▸ **TASK DETAILS**:
In the data below, the answer is the run of lines from the line containing "11: (597, 128)" through the line containing "28: (181, 120)", both included; print it exactly and nothing else.
==== EXERCISE MATERIAL
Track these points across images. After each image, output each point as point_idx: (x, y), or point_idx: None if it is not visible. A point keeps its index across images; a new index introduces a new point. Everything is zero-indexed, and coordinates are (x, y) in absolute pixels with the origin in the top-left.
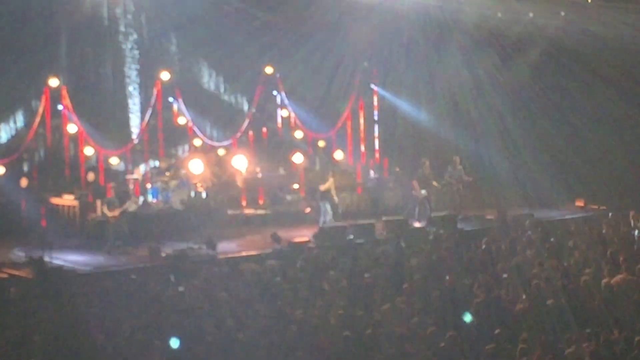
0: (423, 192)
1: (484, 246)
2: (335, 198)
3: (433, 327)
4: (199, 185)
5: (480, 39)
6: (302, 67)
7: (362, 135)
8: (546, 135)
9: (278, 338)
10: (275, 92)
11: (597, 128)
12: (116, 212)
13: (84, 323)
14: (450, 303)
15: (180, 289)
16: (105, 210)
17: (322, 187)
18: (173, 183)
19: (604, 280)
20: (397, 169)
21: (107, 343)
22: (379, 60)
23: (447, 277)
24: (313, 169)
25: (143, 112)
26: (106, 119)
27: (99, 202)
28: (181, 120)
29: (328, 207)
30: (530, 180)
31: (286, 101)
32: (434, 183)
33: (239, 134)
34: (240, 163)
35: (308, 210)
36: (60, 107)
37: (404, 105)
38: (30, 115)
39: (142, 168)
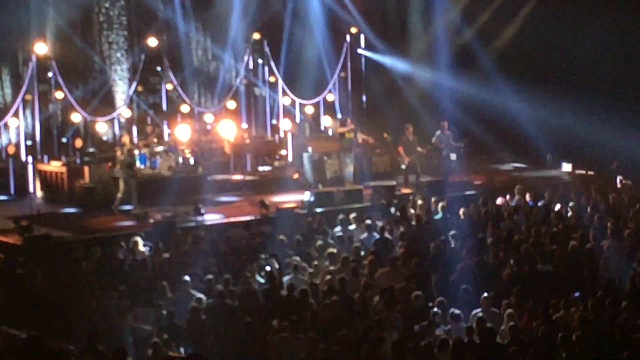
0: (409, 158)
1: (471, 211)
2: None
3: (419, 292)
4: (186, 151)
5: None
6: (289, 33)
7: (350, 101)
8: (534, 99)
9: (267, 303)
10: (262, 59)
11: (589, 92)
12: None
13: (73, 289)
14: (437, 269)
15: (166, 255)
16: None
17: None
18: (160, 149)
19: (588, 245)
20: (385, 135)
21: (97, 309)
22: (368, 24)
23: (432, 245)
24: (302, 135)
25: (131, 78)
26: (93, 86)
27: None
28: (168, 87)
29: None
========
==== EXERCISE MATERIAL
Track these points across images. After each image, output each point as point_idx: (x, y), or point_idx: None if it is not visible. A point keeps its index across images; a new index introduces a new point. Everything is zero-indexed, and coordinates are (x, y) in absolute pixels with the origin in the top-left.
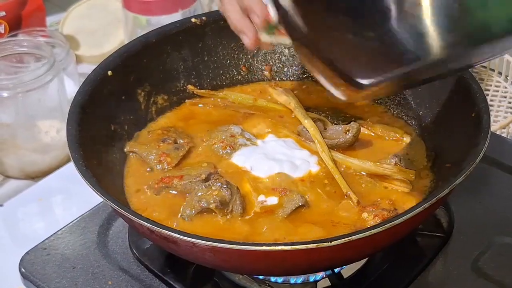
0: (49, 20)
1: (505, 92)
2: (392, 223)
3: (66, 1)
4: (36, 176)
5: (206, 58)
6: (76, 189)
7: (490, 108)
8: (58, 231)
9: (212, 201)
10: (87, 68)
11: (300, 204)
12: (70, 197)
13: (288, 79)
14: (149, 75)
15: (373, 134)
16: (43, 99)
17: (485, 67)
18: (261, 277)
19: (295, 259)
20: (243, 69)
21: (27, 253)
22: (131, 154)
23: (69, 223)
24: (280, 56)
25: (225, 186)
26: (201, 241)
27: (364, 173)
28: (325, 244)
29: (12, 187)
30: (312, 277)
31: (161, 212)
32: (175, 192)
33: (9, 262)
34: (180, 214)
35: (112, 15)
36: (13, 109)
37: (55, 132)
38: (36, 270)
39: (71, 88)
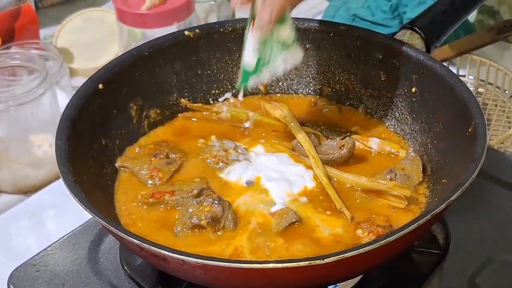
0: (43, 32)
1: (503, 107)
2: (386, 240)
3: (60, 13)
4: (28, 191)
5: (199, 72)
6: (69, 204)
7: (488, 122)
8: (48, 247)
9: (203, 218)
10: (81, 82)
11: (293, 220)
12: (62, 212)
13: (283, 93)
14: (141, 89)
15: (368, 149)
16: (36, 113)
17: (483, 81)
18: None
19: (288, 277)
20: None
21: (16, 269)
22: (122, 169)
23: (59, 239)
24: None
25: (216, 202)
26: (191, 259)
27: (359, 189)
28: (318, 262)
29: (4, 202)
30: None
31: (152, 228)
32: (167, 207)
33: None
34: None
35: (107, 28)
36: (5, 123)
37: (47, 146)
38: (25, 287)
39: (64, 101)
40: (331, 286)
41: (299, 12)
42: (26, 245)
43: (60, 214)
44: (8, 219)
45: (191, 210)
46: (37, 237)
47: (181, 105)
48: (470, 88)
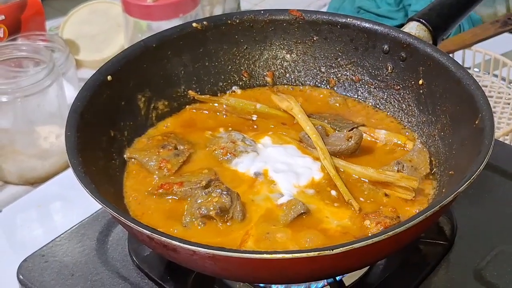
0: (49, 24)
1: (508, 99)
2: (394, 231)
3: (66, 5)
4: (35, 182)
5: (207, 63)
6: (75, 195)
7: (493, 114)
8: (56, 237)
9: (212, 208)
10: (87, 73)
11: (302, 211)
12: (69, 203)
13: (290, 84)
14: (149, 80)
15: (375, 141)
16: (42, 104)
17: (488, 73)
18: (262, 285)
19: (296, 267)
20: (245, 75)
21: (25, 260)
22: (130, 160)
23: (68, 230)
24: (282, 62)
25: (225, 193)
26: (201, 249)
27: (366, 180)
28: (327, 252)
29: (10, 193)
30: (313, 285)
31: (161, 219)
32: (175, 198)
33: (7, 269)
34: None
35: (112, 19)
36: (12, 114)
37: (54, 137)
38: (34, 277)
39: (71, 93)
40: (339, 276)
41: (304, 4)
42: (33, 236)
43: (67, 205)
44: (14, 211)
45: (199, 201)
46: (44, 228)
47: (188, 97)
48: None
========
==== EXERCISE MATERIAL
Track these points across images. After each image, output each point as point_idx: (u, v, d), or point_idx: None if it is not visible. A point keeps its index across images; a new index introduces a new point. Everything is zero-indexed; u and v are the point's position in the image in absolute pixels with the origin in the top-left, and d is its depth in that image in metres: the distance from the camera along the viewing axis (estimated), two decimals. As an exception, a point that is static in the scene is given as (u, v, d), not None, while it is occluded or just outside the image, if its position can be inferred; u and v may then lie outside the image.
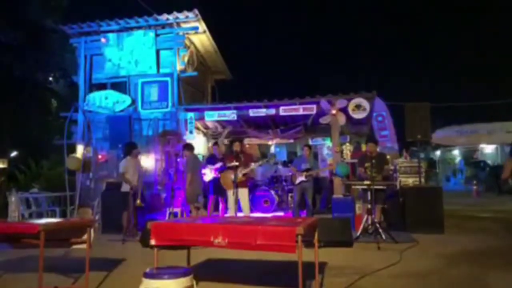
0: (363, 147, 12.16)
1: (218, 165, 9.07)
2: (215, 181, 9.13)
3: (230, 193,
========
▸ **YOUR SOLUTION**:
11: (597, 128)
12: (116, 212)
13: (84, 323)
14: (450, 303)
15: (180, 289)
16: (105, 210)
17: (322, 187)
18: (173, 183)
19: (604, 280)
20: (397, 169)
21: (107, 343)
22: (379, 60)
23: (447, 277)
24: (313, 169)
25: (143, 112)
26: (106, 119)
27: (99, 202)
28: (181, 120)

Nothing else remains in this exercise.